• EXERCISE DIRECTIONS: All entries below must be reproduced without a single change.

◆ ◆ ◆ ◆ ◆ ◆ ◆

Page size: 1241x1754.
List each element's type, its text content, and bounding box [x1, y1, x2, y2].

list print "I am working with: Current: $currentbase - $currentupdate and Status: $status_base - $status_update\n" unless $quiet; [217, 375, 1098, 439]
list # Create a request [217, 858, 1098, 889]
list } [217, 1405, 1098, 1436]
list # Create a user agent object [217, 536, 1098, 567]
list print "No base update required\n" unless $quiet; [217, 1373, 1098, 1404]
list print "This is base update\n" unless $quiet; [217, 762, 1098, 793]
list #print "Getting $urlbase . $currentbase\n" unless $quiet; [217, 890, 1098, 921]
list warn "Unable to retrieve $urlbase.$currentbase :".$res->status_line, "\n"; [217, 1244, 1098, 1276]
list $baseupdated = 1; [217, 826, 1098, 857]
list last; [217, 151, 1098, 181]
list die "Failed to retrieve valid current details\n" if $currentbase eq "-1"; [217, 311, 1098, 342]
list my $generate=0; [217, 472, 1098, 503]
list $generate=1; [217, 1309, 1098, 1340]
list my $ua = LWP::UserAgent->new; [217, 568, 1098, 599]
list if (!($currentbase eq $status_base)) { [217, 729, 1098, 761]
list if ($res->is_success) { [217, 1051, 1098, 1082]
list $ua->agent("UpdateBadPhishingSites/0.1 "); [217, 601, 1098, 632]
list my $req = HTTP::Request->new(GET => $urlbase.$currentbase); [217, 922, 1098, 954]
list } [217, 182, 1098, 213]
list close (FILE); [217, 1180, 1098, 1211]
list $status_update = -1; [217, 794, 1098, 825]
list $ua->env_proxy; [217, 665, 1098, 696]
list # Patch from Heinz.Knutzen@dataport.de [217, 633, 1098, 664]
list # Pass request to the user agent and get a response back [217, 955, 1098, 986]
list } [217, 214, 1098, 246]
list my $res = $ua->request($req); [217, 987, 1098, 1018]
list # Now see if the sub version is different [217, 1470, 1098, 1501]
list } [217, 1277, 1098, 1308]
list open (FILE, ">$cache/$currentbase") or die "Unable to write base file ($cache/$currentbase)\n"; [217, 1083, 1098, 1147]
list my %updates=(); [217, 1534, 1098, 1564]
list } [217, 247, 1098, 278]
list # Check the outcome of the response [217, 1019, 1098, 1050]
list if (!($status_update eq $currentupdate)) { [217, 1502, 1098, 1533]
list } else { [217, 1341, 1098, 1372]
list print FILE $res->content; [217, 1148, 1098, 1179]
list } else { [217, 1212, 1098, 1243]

◆ ◆ ◆ ◆ ◆ ◆ ◆

• TASK OUTPUT:
Page size: 1241x1754.
List each element's type, its text content, and bounding box [x1, y1, x2, y2].

list print "I am working with: Current: $currentbase - $currentupdate and Status: $status_base - $status_update\n" unless $quiet; [217, 375, 1098, 439]
list # Create a request [217, 858, 1098, 889]
list } [217, 1405, 1098, 1436]
list # Create a user agent object [217, 536, 1098, 567]
list print "No base update required\n" unless $quiet; [217, 1373, 1098, 1404]
list print "This is base update\n" unless $quiet; [217, 762, 1098, 793]
list #print "Getting $urlbase . $currentbase\n" unless $quiet; [217, 890, 1098, 921]
list warn "Unable to retrieve $urlbase.$currentbase :".$res->status_line, "\n"; [217, 1244, 1098, 1276]
list $baseupdated = 1; [217, 826, 1098, 857]
list last; [217, 151, 1098, 181]
list die "Failed to retrieve valid current details\n" if $currentbase eq "-1"; [217, 311, 1098, 342]
list my $generate=0; [217, 472, 1098, 503]
list $generate=1; [217, 1309, 1098, 1340]
list my $ua = LWP::UserAgent->new; [217, 568, 1098, 599]
list if (!($currentbase eq $status_base)) { [217, 729, 1098, 761]
list if ($res->is_success) { [217, 1051, 1098, 1082]
list $ua->agent("UpdateBadPhishingSites/0.1 "); [217, 601, 1098, 632]
list my $req = HTTP::Request->new(GET => $urlbase.$currentbase); [217, 922, 1098, 954]
list } [217, 182, 1098, 213]
list close (FILE); [217, 1180, 1098, 1211]
list $status_update = -1; [217, 794, 1098, 825]
list $ua->env_proxy; [217, 665, 1098, 696]
list # Patch from Heinz.Knutzen@dataport.de [217, 633, 1098, 664]
list # Pass request to the user agent and get a response back [217, 955, 1098, 986]
list } [217, 214, 1098, 246]
list my $res = $ua->request($req); [217, 987, 1098, 1018]
list # Now see if the sub version is different [217, 1470, 1098, 1501]
list } [217, 1277, 1098, 1308]
list open (FILE, ">$cache/$currentbase") or die "Unable to write base file ($cache/$currentbase)\n"; [217, 1083, 1098, 1147]
list my %updates=(); [217, 1534, 1098, 1564]
list } [217, 247, 1098, 278]
list # Check the outcome of the response [217, 1019, 1098, 1050]
list if (!($status_update eq $currentupdate)) { [217, 1502, 1098, 1533]
list } else { [217, 1341, 1098, 1372]
list print FILE $res->content; [217, 1148, 1098, 1179]
list } else { [217, 1212, 1098, 1243]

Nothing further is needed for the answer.